Your objective: This exercise calls for the whole listing to be given again exactly, without images.
##############################
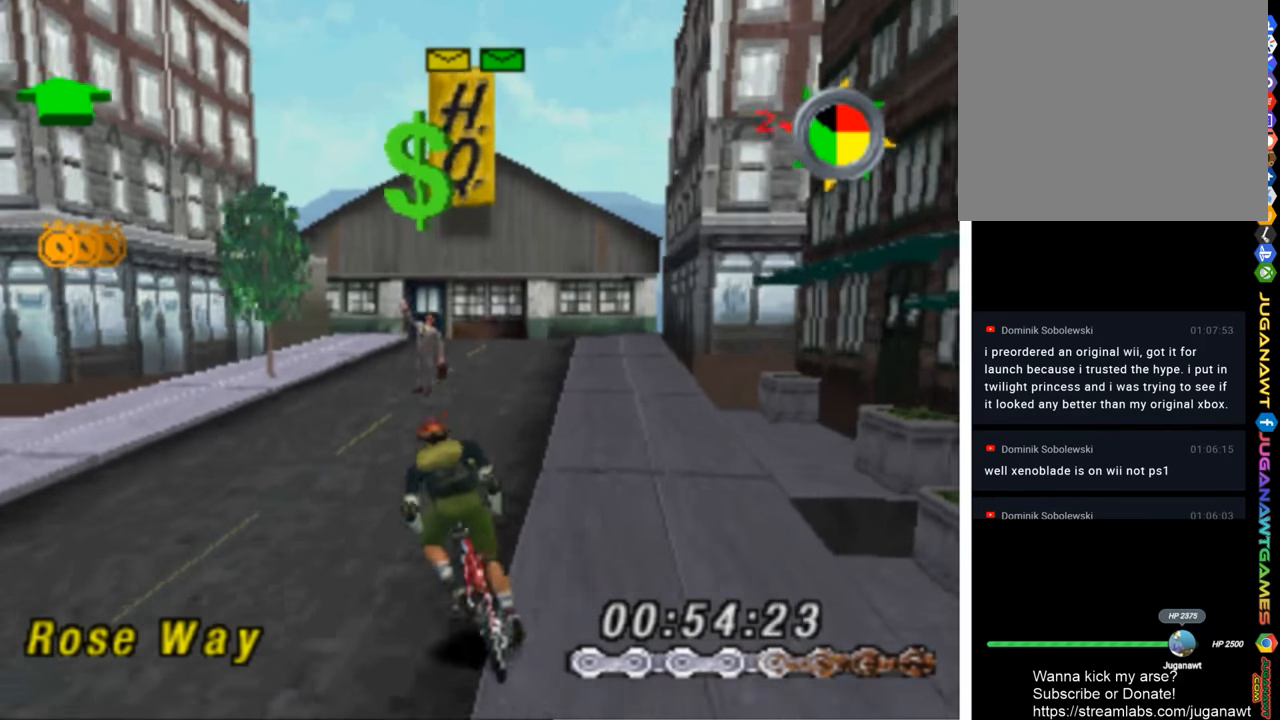
{"buttons": ["SQUARE", "DPAD_RIGHT"], "left_stick": "center", "right_stick": "center", "events": [[150, "DPAD_LEFT", "up"], [383, "DPAD_RIGHT", "down"]]}
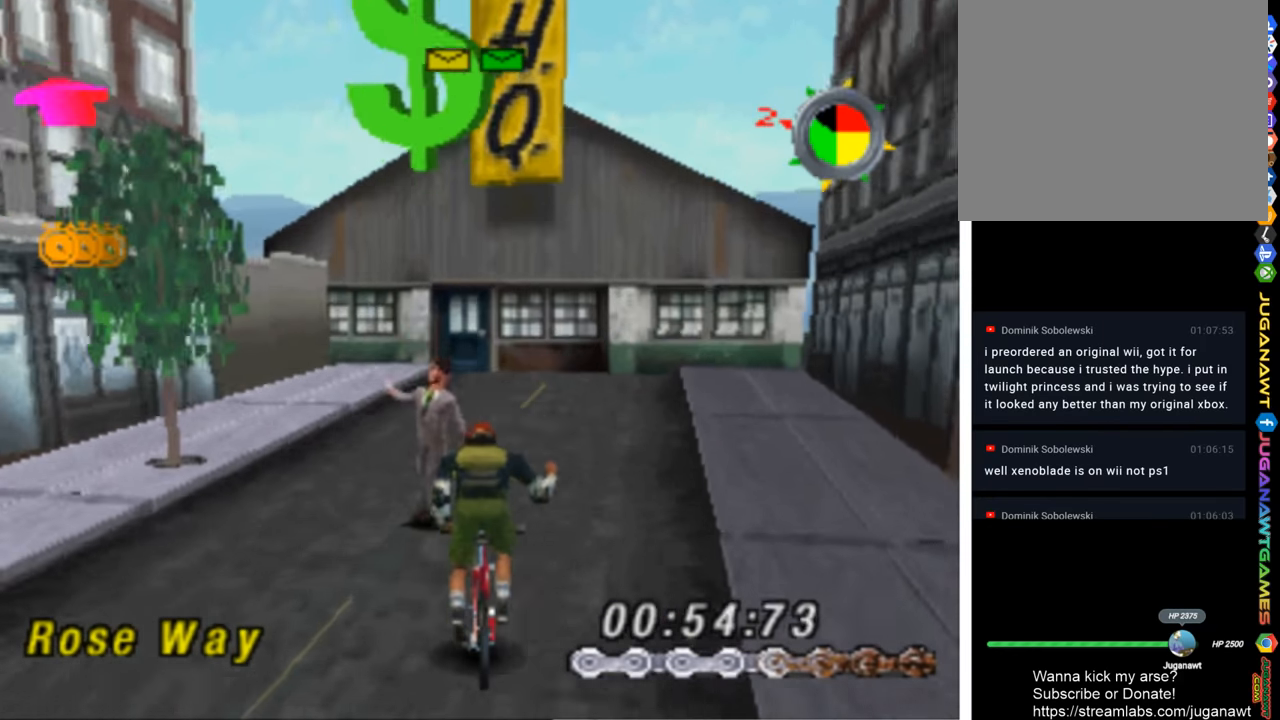
{"buttons": ["DPAD_DOWN", "DPAD_RIGHT"], "left_stick": "center", "right_stick": "center", "events": [[50, "DPAD_RIGHT", "up"], [150, "SQUARE", "up"], [183, "DPAD_RIGHT", "down"], [450, "DPAD_DOWN", "down"]]}
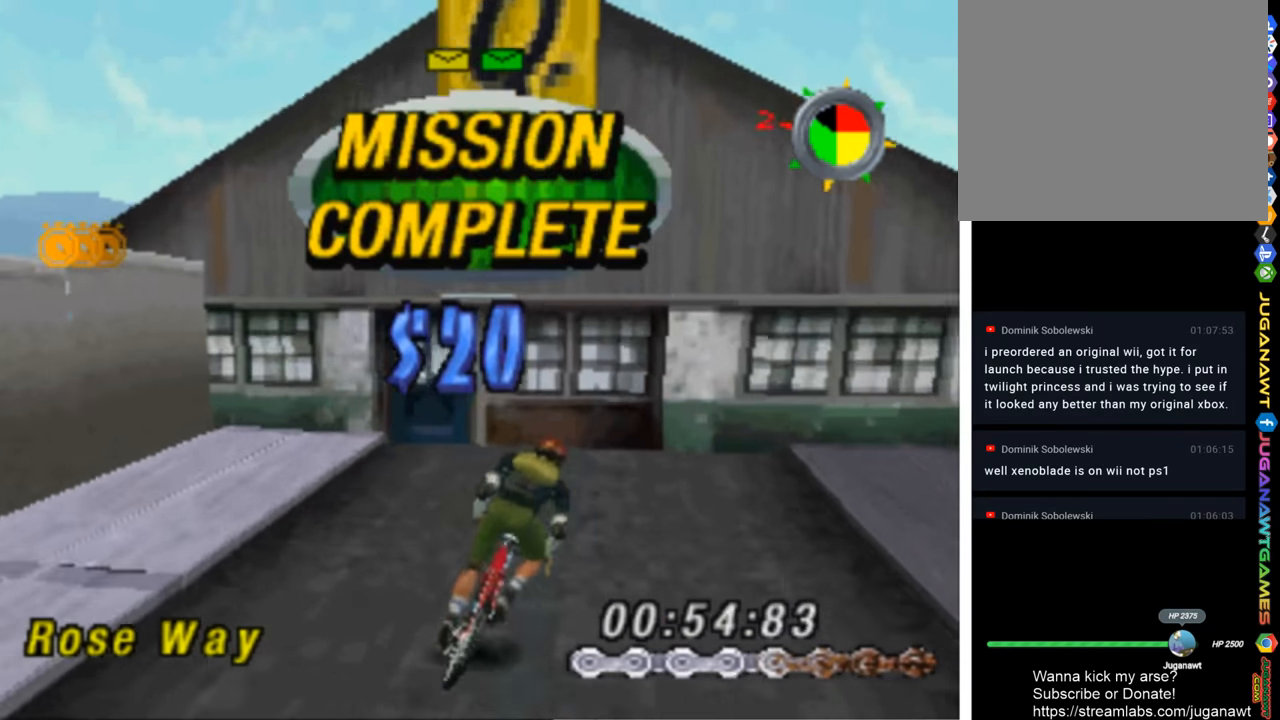
{"buttons": ["DPAD_DOWN", "DPAD_RIGHT"], "left_stick": "center", "right_stick": "center", "events": []}
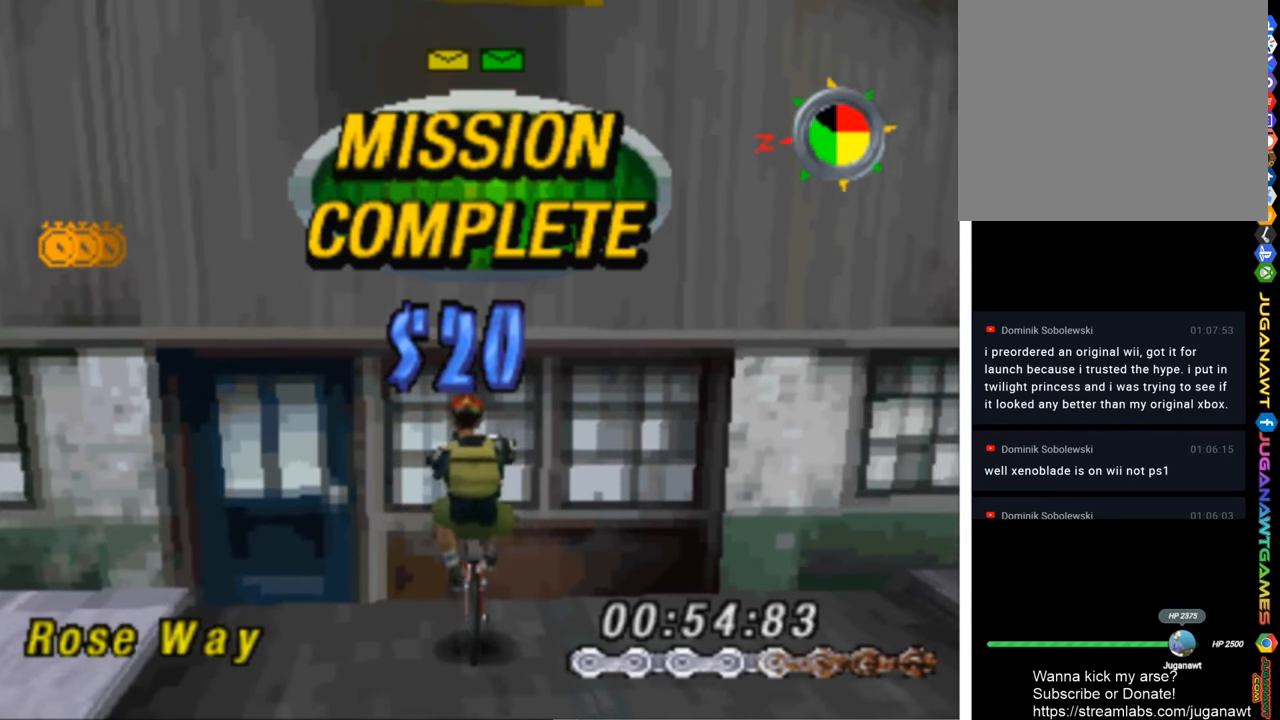
{"buttons": ["DPAD_RIGHT"], "left_stick": "center", "right_stick": "center", "events": [[483, "DPAD_DOWN", "up"]]}
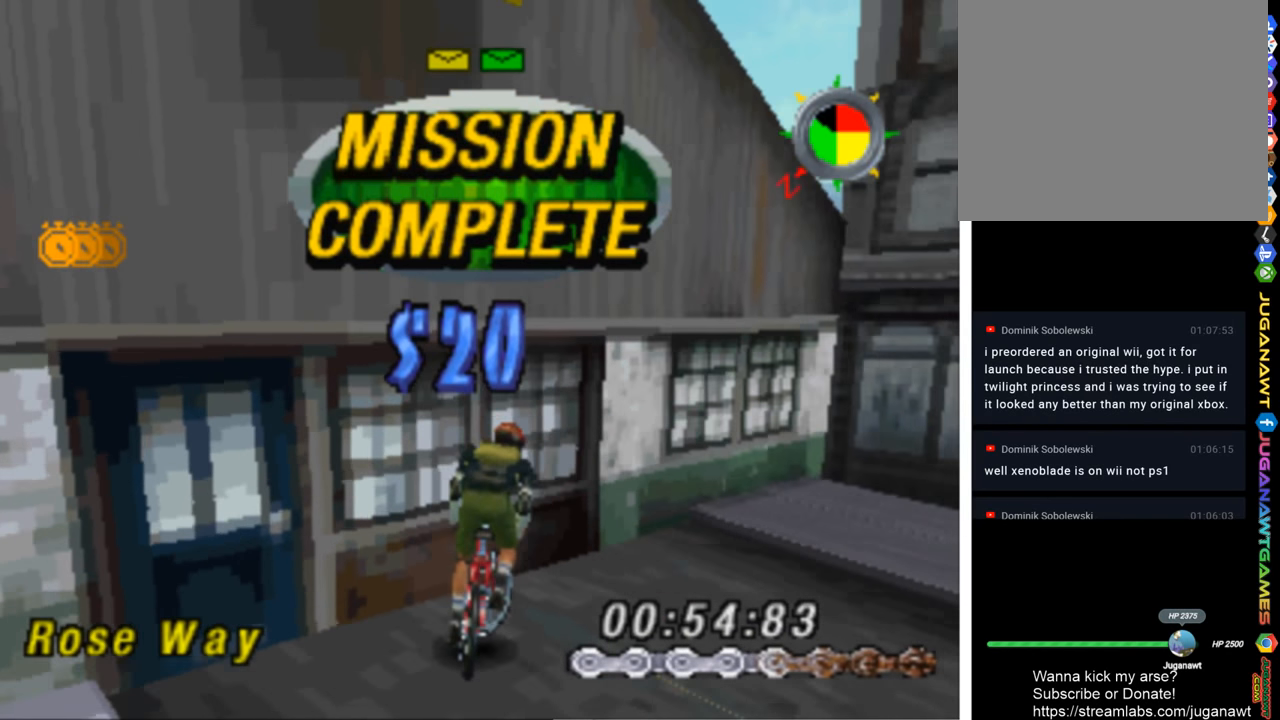
{"buttons": ["SQUARE", "DPAD_RIGHT"], "left_stick": "center", "right_stick": "center", "events": [[316, "SQUARE", "down"]]}
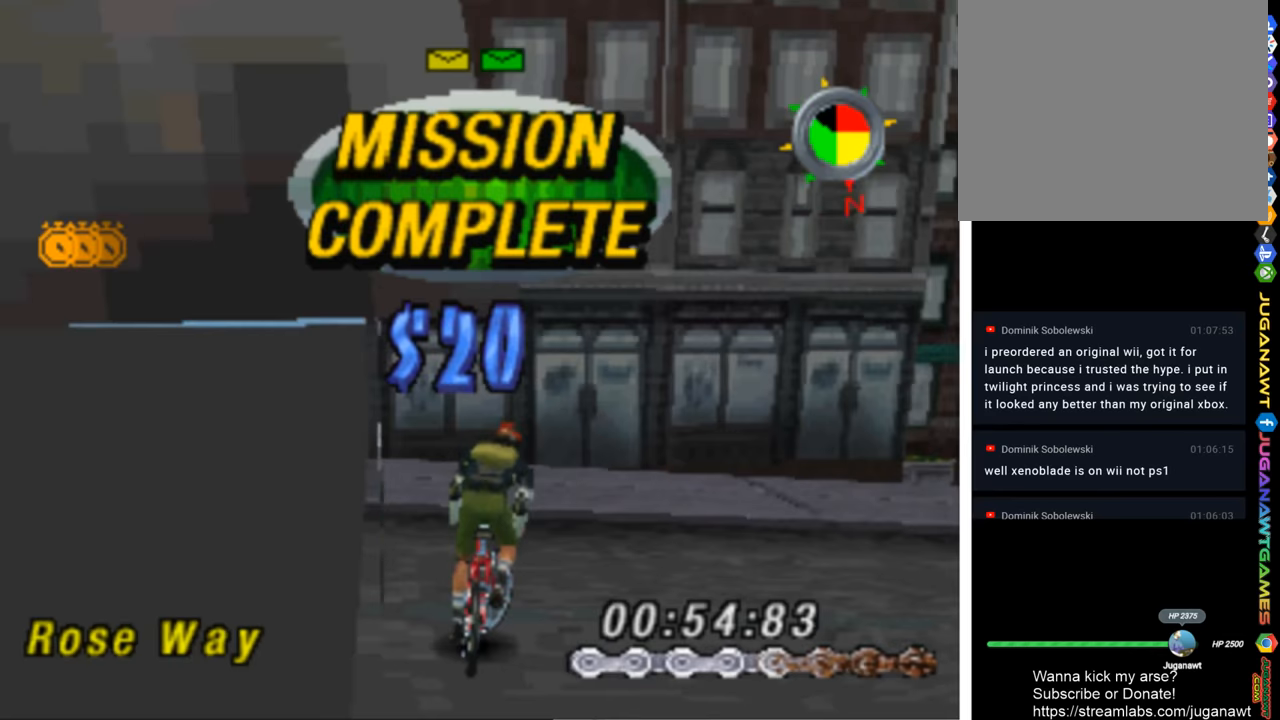
{"buttons": ["SQUARE", "DPAD_RIGHT"], "left_stick": "center", "right_stick": "center", "events": []}
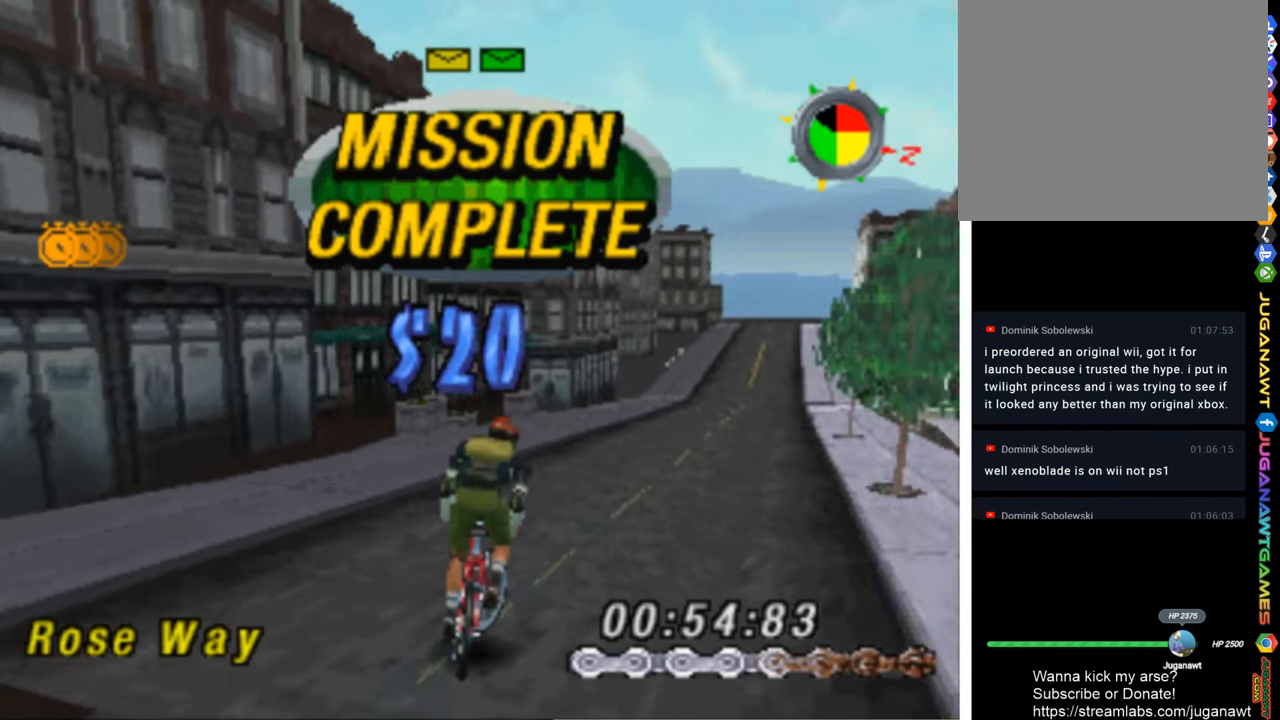
{"buttons": ["SQUARE"], "left_stick": "center", "right_stick": "center", "events": [[83, "DPAD_RIGHT", "up"]]}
##############################
Task response:
{"buttons": ["SQUARE", "DPAD_RIGHT"], "left_stick": "center", "right_stick": "center", "events": [[150, "DPAD_LEFT", "up"], [383, "DPAD_RIGHT", "down"]]}
{"buttons": ["DPAD_DOWN", "DPAD_RIGHT"], "left_stick": "center", "right_stick": "center", "events": [[50, "DPAD_RIGHT", "up"], [150, "SQUARE", "up"], [183, "DPAD_RIGHT", "down"], [450, "DPAD_DOWN", "down"]]}
{"buttons": ["DPAD_DOWN", "DPAD_RIGHT"], "left_stick": "center", "right_stick": "center", "events": []}
{"buttons": ["DPAD_RIGHT"], "left_stick": "center", "right_stick": "center", "events": [[483, "DPAD_DOWN", "up"]]}
{"buttons": ["SQUARE", "DPAD_RIGHT"], "left_stick": "center", "right_stick": "center", "events": [[316, "SQUARE", "down"]]}
{"buttons": ["SQUARE", "DPAD_RIGHT"], "left_stick": "center", "right_stick": "center", "events": []}
{"buttons": ["SQUARE"], "left_stick": "center", "right_stick": "center", "events": [[83, "DPAD_RIGHT", "up"]]}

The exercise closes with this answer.